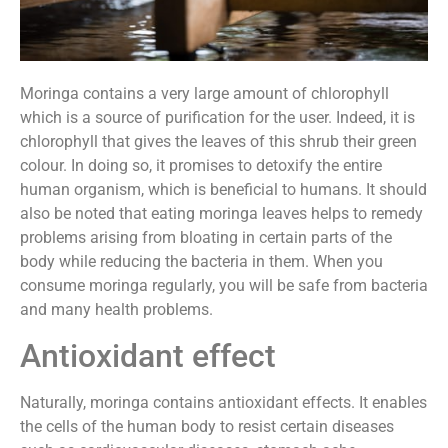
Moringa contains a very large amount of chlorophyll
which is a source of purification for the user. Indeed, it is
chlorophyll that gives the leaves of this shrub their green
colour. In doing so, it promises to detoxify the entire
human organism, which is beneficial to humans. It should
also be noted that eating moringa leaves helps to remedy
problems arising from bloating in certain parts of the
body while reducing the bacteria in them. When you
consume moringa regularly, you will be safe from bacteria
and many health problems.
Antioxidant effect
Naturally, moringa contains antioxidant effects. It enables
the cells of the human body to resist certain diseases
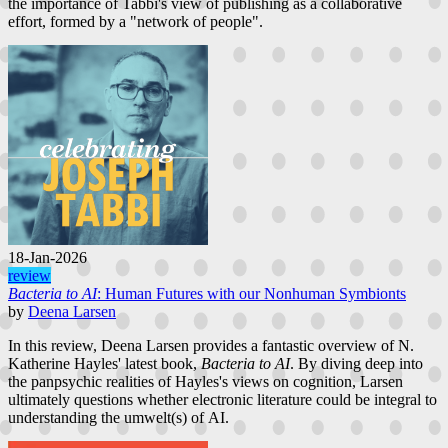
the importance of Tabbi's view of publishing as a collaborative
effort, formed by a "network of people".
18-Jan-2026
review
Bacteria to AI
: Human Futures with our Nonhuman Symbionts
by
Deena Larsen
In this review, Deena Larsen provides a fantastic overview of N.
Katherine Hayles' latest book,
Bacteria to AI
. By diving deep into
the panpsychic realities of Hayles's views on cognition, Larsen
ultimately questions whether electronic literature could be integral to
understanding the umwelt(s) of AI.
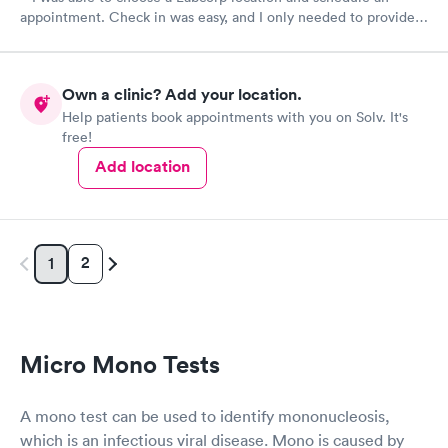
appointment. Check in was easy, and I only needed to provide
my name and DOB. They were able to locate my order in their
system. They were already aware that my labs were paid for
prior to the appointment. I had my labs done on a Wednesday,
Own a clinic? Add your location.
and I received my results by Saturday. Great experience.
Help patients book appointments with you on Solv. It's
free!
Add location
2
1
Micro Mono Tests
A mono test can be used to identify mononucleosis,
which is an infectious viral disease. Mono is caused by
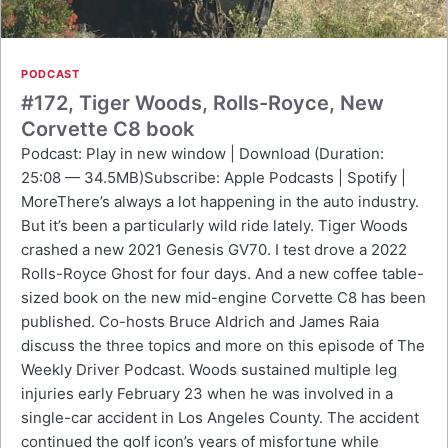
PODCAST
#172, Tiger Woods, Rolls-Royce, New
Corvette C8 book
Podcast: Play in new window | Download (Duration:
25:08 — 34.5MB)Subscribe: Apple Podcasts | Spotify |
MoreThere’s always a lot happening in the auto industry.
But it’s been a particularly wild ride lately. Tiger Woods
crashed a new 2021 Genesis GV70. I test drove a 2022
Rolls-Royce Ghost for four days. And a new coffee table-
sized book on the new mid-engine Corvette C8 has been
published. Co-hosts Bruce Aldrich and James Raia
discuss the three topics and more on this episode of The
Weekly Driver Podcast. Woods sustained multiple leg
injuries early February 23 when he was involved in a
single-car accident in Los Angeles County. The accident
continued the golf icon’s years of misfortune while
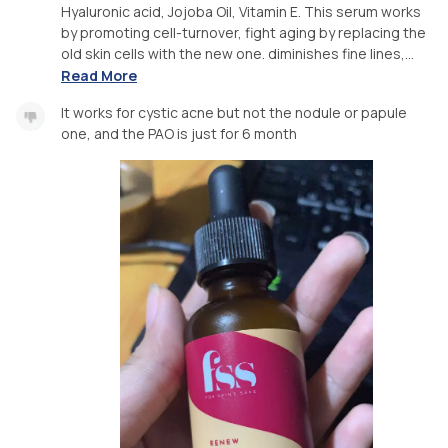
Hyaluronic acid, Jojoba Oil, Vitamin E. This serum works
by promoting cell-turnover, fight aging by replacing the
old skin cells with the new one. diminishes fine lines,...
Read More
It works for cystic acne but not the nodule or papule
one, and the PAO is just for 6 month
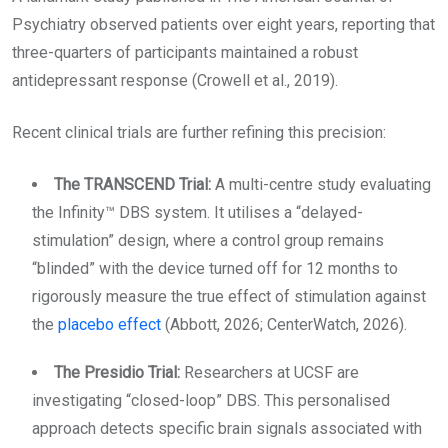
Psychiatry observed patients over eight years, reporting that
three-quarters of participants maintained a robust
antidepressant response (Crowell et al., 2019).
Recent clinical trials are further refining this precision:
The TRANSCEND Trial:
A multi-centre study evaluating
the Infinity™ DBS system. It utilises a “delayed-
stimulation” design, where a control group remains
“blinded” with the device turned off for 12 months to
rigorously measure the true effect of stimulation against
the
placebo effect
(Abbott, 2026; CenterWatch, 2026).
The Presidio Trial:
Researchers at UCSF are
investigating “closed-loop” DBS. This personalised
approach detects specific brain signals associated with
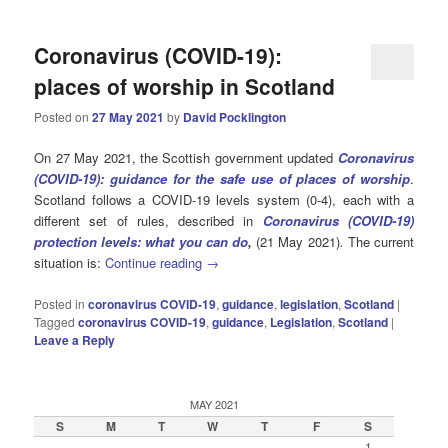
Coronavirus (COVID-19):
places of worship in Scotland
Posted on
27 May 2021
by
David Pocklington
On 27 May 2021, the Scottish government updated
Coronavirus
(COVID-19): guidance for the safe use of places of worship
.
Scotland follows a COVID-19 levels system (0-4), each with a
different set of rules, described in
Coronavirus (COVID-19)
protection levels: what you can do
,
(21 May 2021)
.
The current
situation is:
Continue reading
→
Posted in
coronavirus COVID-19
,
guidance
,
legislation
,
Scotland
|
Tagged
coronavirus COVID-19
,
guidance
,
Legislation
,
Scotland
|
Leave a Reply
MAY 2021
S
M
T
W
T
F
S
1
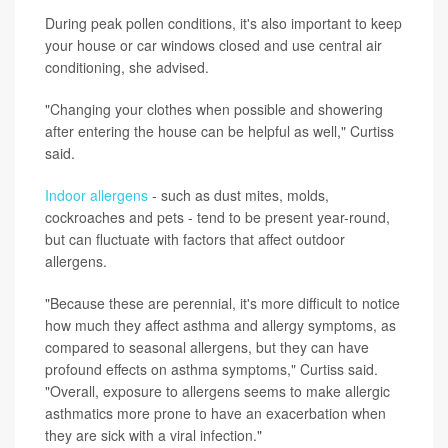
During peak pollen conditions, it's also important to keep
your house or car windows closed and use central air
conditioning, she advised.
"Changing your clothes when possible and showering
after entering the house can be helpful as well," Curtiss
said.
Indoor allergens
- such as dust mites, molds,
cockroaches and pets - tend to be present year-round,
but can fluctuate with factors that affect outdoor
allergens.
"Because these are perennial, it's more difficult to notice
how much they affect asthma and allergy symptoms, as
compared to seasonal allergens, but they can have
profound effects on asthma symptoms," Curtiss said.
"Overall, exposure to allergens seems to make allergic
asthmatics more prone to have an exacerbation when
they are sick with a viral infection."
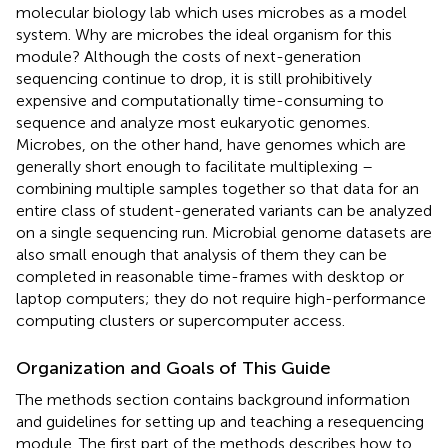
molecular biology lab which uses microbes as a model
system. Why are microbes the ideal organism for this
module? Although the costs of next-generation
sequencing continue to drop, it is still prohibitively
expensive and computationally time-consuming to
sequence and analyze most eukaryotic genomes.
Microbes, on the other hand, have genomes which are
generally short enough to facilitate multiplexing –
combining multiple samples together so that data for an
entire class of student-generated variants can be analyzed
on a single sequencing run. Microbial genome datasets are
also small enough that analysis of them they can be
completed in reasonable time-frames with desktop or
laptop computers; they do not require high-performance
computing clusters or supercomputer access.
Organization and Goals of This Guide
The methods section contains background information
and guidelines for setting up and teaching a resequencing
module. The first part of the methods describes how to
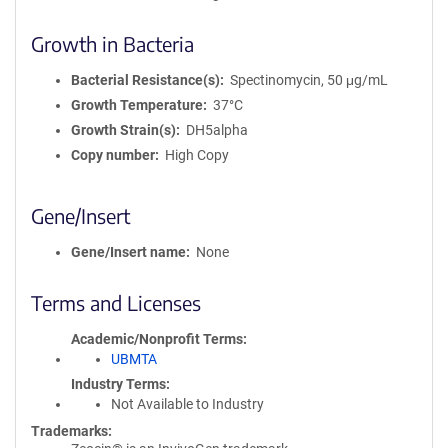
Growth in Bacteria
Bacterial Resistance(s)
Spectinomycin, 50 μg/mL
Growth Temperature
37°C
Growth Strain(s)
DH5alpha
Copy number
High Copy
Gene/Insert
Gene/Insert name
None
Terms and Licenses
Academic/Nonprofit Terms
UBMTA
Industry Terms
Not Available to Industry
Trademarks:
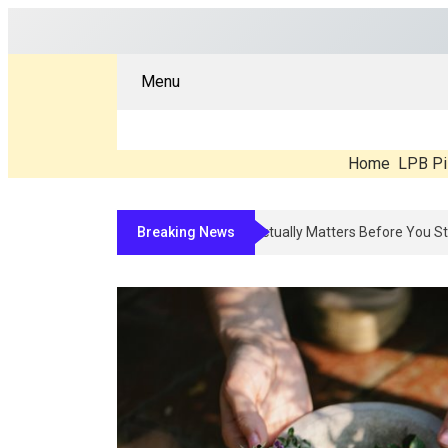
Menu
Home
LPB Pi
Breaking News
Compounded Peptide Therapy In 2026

■ Try it: Above are the records; please give again, exactly and in full, only the lines that run from the line with "continued the golf" through the line with "the Infinity™ DBS", with no pictures.

■ Output for this task:
continued the golf icon’s years of misfortune while
Hyaluronic acid, Jojoba Oil, Vitamin E. This serum works
by promoting cell-turnover, fight aging by replacing the
old skin cells with the new one. diminishes fine lines,...
Read More
It works for cystic acne but not the nodule or papule
one, and the PAO is just for 6 month
Psychiatry observed patients over eight years, reporting that
three-quarters of participants maintained a robust
antidepressant response (Crowell et al., 2019).
Recent clinical trials are further refining this precision:
The TRANSCEND Trial:
A multi-centre study evaluating
the Infinity™ DBS system. It utilises a “delayed-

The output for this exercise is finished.